Once the line containing "The previous version" is found in the records below, return it and each following line exactly, up to and including the line containing "## 7 Reference", and nothing else.

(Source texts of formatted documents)
§ §

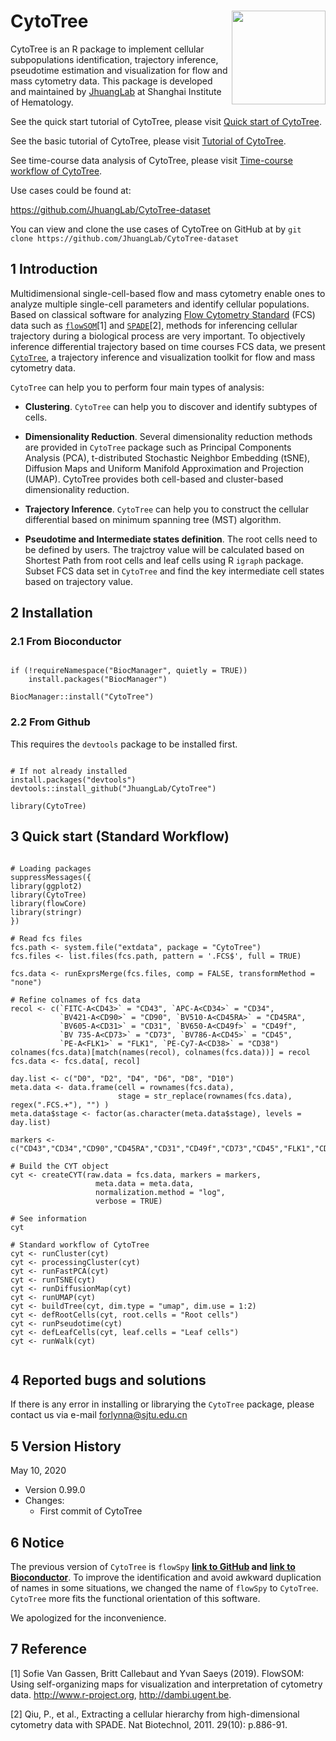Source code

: 
# CytoTree <img src="https://github.com/JhuangLab/CytoTree/blob/master/inst/figures/logo.png" align="right" height=150 width=150/>

CytoTree is an R package to implement cellular subpopulations identification, trajectory inference, pseudotime estimation and visualization for flow and mass cytometry data. This package is developed and maintained by [JhuangLab](https://github.com/JhuangLab) at Shanghai Institute of Hematology.

See the quick start tutorial of CytoTree, please visit [Quick start of CytoTree](https://ytdai.github.io/CytoTree/Quick_start.html).

See the basic tutorial of CytoTree, please visit [Tutorial of CytoTree](https://ytdai.github.io/CytoTree/basic.html).

See time-course data analysis of CytoTree, please visit [Time-course workflow of CytoTree](https://ytdai.github.io/CytoTree/Time_course.html).


Use cases could be found at: 

https://github.com/JhuangLab/CytoTree-dataset


You can view and clone the use cases of CytoTree on GitHub at by `git clone https://github.com/JhuangLab/CytoTree-dataset`


## 1 Introduction

Multidimensional single-cell-based flow and mass cytometry  enable ones to analyze multiple single-cell parameters and identify cellular populations. 
Based on classical software for analyzing [Flow Cytometry Standard](https://en.wikipedia.org/wiki/Flow_Cytometry_Standard) (FCS) data such as [`flowSOM`](https://bioconductor.org/packages/release/bioc/html/FlowSOM.html)[1] and [`SPADE`](https://github.com/nolanlab/spade)[2], methods for inferencing cellular trajectory during a biological process are very important. 
To objectively inference differential trajectory based on time courses FCS data, we present [`CytoTree`](https://github.com/JhuangLab/CytoTree), a trajectory inference and visualization toolkit for flow and mass cytometry data. 

`CytoTree` can help you to perform four main types of analysis:

- **Clustering**. `CytoTree` can help you to discover and identify subtypes of cells. 

- **Dimensionality Reduction**. Several dimensionality reduction methods are provided in `CytoTree` package such as Principal Components Analysis (PCA), t-distributed Stochastic Neighbor Embedding (tSNE), Diffusion Maps and Uniform Manifold Approximation and Projection (UMAP). CytoTree provides both cell-based and cluster-based dimensionality reduction.

- **Trajectory Inference**. `CytoTree` can help you to construct the cellular differential based on minimum spanning tree (MST) algorithm. 

- **Pseudotime and Intermediate states definition**. The root cells need to be defined by users. The trajctroy value will be calculated based on Shortest Path from root cells and leaf cells using R `igraph` package. Subset FCS data set in `CytoTree` and find the key intermediate cell states based on trajectory value.

## 2 Installation

### 2.1 From Bioconductor

```

if (!requireNamespace("BiocManager", quietly = TRUE))
    install.packages("BiocManager")

BiocManager::install("CytoTree")

```

### 2.2 From Github

This requires the `devtools` package to be installed first.

```

# If not already installed
install.packages("devtools") 
devtools::install_github("JhuangLab/CytoTree")

library(CytoTree)

```


## 3 Quick start (Standard Workflow)

``` {r}

# Loading packages
suppressMessages({
library(ggplot2)
library(CytoTree)
library(flowCore)
library(stringr)
})

# Read fcs files
fcs.path <- system.file("extdata", package = "CytoTree")
fcs.files <- list.files(fcs.path, pattern = '.FCS$', full = TRUE)

fcs.data <- runExprsMerge(fcs.files, comp = FALSE, transformMethod = "none")

# Refine colnames of fcs data
recol <- c(`FITC-A<CD43>` = "CD43", `APC-A<CD34>` = "CD34", 
           `BV421-A<CD90>` = "CD90", `BV510-A<CD45RA>` = "CD45RA", 
           `BV605-A<CD31>` = "CD31", `BV650-A<CD49f>` = "CD49f",
           `BV 735-A<CD73>` = "CD73", `BV786-A<CD45>` = "CD45", 
           `PE-A<FLK1>` = "FLK1", `PE-Cy7-A<CD38>` = "CD38")
colnames(fcs.data)[match(names(recol), colnames(fcs.data))] = recol
fcs.data <- fcs.data[, recol]

day.list <- c("D0", "D2", "D4", "D6", "D8", "D10")
meta.data <- data.frame(cell = rownames(fcs.data),
                        stage = str_replace(rownames(fcs.data), regex(".FCS.+"), "") )
meta.data$stage <- factor(as.character(meta.data$stage), levels = day.list)

markers <- c("CD43","CD34","CD90","CD45RA","CD31","CD49f","CD73","CD45","FLK1","CD38")

# Build the CYT object
cyt <- createCYT(raw.data = fcs.data, markers = markers,
                   meta.data = meta.data,
                   normalization.method = "log",
                   verbose = TRUE)

# See information
cyt

# Standard workflow of CytoTree
cyt <- runCluster(cyt)
cyt <- processingCluster(cyt)
cyt <- runFastPCA(cyt)
cyt <- runTSNE(cyt)
cyt <- runDiffusionMap(cyt)
cyt <- runUMAP(cyt)
cyt <- buildTree(cyt, dim.type = "umap", dim.use = 1:2)
cyt <- defRootCells(cyt, root.cells = "Root cells")
cyt <- runPseudotime(cyt)
cyt <- defLeafCells(cyt, leaf.cells = "Leaf cells")
cyt <- runWalk(cyt)


```

## 4 Reported bugs and solutions

If there is any error in installing or librarying the `CytoTree` package, please contact us via e-mail forlynna@sjtu.edu.cn

## 5 Version History

May 10, 2020
 - Version 0.99.0
 - Changes:
   - First commit of CytoTree

## 6 Notice


The previous version of `CytoTree` is `flowSpy` **[link to GitHub](https://github.com/JhuangLab/CytoTree) and [link to Bioconductor](https://bioconductor.org/packages/flowSpy/)**. To improve the identification and avoid awkward duplication of names in some situations, we changed the name of `flowSpy` to `CytoTree`. `CytoTree` more fits the functional orientation of this software.

We apologized for the inconvenience.


## 7 Reference

[1] Sofie Van Gassen, Britt Callebaut and Yvan Saeys (2019). FlowSOM: Using
  self-organizing maps for visualization and interpretation of cytometry data.
  http://www.r-project.org, http://dambi.ugent.be.

[2] Qiu, P., et al., Extracting a cellular hierarchy from high-dimensional cytometry data with SPADE. Nat Biotechnol, 2011. 29(10): p.886-91.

§ §

» **REPLY TO THE TASK**
The previous version of `CytoTree` is `flowSpy` **[link to GitHub](https://github.com/JhuangLab/CytoTree) and [link to Bioconductor](https://bioconductor.org/packages/flowSpy/)**. To improve the identification and avoid awkward duplication of names in some situations, we changed the name of `flowSpy` to `CytoTree`. `CytoTree` more fits the functional orientation of this software.

We apologized for the inconvenience.


## 7 Reference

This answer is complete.